Como fica o trecho de "Além de Marcos" até "abril de 1964.", no texto sobre a operação Brother Sam, se você o atualizar pondo "secretário" no lugar de "conselheiro"?

Trecho do documento:
=====

Além de Marcos Sá Correa, autor do furo jornalístico da operação "Brother Sam", devo ser dos raros brasileiros que queimaram pestanas sobre os documentos secretos da Biblioteca Lyndon Johnson, em Austin, Texas. Na época, em 1975, eu era conselheiro da embaixada do Brasil em Washington (EUA). 

Naquele clima de tímida abertura do general Geisel e incipiente relaxamento da censura, estourara como bomba a revelação, pelo "Jornal do Brasil", de que o governo americano tinha preparado um plano de contingência para apoiar logisticamente os militares rebeldes, caso houvesse luta prolongada em abril de 1964.

=====

Entradas fornecidas:
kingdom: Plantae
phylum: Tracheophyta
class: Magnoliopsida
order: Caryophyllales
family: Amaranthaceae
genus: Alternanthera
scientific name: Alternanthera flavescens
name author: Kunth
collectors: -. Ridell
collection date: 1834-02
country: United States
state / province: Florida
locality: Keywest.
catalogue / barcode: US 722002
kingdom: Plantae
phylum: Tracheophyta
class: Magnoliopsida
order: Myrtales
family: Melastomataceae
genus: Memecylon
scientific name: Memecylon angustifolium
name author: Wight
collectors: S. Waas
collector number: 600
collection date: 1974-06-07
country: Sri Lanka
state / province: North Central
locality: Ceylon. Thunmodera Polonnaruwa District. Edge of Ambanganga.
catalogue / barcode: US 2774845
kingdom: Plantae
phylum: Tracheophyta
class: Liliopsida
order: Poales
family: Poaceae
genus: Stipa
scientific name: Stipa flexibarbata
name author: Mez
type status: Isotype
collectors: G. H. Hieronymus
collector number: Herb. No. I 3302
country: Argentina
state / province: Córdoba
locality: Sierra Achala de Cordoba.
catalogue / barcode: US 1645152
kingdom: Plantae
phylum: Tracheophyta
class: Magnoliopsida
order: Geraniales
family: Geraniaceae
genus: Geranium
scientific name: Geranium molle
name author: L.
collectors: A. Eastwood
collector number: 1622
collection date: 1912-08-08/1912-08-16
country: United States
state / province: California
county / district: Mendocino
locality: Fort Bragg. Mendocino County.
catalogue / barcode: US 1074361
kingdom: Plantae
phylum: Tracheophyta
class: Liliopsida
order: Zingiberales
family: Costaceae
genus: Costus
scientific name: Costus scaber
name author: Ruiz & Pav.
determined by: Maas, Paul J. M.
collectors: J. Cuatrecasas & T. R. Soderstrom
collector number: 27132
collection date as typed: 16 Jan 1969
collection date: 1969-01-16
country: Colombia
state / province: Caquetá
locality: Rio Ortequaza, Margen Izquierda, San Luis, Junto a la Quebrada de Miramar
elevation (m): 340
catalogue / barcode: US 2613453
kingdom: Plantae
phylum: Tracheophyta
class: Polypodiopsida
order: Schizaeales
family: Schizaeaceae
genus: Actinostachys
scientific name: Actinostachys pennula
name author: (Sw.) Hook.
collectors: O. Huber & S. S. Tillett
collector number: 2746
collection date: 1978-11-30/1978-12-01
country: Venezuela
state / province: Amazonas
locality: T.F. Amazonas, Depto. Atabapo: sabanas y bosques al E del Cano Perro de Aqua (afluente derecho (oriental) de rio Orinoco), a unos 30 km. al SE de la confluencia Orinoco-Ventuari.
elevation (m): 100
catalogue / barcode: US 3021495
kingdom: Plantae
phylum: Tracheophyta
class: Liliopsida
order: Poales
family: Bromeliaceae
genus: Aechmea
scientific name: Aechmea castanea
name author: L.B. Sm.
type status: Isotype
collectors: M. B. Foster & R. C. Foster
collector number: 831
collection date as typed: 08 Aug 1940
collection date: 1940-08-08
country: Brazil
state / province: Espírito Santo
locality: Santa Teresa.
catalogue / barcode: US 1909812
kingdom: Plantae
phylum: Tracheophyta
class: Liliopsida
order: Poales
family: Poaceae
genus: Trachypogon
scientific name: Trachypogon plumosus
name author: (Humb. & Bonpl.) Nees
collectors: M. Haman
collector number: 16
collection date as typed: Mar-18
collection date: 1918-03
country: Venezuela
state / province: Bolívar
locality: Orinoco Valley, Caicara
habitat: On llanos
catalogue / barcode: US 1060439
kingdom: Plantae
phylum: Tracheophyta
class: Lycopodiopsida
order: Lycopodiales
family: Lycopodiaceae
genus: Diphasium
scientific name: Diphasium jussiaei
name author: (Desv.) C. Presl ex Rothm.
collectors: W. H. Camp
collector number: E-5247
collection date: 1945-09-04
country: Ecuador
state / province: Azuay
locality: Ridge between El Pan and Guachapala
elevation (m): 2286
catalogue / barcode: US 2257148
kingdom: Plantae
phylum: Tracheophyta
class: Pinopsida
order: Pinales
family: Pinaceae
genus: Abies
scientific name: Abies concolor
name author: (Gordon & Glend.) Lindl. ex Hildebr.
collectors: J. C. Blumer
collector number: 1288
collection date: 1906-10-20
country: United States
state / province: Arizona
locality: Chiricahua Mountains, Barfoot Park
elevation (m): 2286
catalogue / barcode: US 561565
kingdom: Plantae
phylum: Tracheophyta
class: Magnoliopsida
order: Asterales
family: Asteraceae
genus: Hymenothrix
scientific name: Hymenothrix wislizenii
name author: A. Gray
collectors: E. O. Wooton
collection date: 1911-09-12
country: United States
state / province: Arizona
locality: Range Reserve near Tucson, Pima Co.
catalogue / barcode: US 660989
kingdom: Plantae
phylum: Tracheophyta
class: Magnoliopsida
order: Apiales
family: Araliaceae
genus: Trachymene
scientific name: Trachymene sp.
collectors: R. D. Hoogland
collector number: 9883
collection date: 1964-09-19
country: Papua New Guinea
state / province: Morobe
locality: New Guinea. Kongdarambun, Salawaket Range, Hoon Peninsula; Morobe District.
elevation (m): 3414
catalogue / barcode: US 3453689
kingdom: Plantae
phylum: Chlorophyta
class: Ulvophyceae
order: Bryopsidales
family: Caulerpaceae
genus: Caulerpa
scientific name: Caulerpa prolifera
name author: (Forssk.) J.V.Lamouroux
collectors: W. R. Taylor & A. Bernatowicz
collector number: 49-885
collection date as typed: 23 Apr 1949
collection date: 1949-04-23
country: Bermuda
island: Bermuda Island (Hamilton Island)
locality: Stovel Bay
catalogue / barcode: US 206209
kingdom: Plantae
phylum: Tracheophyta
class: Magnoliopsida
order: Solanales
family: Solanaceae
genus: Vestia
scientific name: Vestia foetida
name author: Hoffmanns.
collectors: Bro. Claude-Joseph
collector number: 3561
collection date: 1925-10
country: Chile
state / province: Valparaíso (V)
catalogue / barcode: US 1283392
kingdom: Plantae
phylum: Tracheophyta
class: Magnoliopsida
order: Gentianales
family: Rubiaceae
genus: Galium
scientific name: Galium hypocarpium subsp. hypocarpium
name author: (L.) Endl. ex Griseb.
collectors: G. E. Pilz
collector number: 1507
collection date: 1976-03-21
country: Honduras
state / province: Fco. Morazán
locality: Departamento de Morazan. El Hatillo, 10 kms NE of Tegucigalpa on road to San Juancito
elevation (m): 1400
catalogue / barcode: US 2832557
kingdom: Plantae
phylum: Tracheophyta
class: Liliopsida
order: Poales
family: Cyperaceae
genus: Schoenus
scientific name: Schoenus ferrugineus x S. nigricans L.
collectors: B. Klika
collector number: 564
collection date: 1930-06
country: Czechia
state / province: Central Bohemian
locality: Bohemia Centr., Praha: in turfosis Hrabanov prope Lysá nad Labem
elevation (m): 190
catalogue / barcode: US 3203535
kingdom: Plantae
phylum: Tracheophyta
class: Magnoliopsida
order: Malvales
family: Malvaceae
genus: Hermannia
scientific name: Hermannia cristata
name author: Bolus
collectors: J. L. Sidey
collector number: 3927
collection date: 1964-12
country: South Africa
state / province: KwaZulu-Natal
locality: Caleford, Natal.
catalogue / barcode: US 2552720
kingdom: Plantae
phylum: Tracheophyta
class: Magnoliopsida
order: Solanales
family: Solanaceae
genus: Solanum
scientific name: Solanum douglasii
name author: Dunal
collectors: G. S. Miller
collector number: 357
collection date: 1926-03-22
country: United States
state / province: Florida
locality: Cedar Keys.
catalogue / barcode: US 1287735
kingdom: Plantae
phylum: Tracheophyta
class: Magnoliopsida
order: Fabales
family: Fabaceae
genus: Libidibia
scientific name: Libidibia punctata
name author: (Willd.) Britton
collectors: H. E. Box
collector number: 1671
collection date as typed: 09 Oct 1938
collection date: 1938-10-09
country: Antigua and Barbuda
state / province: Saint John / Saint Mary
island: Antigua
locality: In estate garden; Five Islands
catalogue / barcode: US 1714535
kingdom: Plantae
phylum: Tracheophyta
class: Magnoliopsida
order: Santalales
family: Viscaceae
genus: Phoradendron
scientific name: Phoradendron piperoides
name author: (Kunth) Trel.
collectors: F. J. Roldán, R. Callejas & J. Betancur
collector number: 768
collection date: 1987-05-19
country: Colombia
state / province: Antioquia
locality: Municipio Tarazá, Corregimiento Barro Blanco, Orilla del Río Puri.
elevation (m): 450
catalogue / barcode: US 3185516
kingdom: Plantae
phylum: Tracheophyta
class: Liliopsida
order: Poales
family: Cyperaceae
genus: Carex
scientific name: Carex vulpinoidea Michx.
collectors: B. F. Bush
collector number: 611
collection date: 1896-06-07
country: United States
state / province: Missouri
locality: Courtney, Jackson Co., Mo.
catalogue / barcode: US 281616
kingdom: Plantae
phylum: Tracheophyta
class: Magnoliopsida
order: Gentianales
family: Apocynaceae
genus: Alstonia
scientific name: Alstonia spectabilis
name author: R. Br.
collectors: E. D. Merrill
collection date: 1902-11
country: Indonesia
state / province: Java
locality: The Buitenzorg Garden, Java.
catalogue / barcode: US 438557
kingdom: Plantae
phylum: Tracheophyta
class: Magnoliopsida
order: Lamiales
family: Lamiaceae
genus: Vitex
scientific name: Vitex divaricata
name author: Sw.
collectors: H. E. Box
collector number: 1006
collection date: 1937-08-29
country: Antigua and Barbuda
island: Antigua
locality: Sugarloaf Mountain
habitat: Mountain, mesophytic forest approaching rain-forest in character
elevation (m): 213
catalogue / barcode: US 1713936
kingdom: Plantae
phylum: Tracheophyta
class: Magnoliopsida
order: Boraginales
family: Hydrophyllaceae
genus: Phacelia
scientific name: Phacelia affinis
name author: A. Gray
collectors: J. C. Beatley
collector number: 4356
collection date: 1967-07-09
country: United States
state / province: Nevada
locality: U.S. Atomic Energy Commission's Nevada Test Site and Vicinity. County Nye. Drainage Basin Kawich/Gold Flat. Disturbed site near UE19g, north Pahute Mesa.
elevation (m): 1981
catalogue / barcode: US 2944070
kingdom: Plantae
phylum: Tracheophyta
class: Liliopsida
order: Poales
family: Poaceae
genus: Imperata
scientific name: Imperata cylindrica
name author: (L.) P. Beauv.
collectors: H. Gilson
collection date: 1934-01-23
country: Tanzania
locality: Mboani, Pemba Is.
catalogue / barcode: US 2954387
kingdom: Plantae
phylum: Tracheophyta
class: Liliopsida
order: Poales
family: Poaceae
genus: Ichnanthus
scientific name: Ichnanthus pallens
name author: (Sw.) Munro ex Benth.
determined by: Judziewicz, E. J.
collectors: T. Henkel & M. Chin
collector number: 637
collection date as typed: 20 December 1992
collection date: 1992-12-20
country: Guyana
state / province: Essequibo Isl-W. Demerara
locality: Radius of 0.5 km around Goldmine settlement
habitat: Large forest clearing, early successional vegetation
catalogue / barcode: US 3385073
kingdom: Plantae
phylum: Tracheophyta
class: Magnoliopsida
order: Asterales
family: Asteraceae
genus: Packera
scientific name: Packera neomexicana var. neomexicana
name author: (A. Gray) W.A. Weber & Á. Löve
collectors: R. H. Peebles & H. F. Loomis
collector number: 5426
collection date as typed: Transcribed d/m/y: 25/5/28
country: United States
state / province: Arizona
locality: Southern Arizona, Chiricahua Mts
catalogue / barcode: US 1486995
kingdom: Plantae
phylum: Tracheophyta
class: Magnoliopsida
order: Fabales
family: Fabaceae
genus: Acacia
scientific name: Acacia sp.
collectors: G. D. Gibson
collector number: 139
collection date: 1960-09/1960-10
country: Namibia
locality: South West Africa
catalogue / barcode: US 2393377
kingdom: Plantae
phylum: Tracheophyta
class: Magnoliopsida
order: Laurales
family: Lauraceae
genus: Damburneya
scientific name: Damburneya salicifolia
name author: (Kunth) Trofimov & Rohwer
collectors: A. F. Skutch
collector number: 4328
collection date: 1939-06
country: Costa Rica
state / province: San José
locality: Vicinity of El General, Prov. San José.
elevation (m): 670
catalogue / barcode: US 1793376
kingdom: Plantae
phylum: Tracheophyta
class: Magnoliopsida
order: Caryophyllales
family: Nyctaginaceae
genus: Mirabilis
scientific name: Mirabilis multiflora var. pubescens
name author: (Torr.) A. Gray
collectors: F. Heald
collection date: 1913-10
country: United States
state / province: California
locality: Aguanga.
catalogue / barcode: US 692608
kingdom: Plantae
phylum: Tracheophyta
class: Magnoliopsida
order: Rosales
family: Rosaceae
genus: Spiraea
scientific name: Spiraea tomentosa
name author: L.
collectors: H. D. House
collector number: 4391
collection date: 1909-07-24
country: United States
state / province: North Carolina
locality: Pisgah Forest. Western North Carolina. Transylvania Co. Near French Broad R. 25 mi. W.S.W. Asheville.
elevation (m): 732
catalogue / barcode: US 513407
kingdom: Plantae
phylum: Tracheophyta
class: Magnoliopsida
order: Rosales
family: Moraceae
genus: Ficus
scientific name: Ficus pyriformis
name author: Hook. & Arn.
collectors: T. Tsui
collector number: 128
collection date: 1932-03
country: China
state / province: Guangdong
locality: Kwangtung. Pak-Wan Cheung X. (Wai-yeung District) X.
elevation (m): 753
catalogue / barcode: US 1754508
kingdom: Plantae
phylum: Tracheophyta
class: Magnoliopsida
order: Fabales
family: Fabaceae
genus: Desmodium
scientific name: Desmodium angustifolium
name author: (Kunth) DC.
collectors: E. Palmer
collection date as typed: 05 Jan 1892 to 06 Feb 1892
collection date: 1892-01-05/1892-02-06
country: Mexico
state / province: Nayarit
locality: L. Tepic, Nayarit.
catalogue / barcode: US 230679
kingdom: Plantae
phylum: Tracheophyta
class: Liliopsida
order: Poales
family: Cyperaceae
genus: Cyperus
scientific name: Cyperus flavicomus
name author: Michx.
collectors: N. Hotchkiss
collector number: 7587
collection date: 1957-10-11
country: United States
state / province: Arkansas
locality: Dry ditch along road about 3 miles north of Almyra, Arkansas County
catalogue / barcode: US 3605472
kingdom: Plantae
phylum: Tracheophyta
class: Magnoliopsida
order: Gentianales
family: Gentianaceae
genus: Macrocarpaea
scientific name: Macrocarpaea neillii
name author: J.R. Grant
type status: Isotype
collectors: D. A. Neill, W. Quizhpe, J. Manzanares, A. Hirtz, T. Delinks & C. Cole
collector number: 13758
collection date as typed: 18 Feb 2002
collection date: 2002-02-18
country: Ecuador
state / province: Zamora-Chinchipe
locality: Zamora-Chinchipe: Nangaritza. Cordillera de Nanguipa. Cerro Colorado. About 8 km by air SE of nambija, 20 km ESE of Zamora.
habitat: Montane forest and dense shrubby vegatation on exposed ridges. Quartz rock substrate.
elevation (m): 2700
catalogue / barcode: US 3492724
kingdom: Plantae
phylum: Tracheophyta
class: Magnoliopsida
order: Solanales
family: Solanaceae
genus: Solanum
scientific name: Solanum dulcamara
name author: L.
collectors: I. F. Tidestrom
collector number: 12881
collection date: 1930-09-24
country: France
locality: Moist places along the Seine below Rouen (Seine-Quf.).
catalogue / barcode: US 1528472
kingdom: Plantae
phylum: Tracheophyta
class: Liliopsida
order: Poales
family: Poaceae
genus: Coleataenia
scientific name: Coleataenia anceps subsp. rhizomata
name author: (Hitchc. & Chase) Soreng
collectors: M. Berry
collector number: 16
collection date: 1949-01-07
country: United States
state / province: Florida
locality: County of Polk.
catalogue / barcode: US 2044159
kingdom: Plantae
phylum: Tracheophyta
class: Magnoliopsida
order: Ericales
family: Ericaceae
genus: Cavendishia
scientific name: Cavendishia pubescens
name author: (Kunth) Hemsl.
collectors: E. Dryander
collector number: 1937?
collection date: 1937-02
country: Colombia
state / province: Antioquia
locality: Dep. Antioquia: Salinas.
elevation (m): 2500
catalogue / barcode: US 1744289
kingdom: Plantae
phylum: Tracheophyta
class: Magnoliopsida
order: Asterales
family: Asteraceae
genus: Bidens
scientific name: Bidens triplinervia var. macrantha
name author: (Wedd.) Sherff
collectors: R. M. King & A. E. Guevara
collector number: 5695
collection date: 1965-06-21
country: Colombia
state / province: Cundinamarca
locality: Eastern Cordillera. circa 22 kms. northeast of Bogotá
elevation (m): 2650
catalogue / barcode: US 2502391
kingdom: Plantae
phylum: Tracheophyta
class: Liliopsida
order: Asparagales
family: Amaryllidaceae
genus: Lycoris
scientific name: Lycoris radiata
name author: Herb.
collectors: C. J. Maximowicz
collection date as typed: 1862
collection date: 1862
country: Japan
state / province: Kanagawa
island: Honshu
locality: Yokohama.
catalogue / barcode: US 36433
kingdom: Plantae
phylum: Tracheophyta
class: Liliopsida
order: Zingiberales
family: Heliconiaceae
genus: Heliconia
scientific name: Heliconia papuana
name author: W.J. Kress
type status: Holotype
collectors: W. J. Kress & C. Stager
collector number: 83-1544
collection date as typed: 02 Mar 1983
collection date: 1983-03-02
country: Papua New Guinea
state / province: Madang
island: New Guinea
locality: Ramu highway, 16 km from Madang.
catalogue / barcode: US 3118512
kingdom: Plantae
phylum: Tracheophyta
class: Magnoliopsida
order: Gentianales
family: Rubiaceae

=====

Resposta final:
Além de Marcos Sá Correa, autor do furo jornalístico da operação "Brother Sam", devo ser dos raros brasileiros que queimaram pestanas sobre os documentos secretos da Biblioteca Lyndon Johnson, em Austin, Texas. Na época, em 1975, eu era secretário da embaixada do Brasil em Washington (EUA). 

Naquele clima de tímida abertura do general Geisel e incipiente relaxamento da censura, estourara como bomba a revelação, pelo "Jornal do Brasil", de que o governo americano tinha preparado um plano de contingência para apoiar logisticamente os militares rebeldes, caso houvesse luta prolongada em abril de 1964.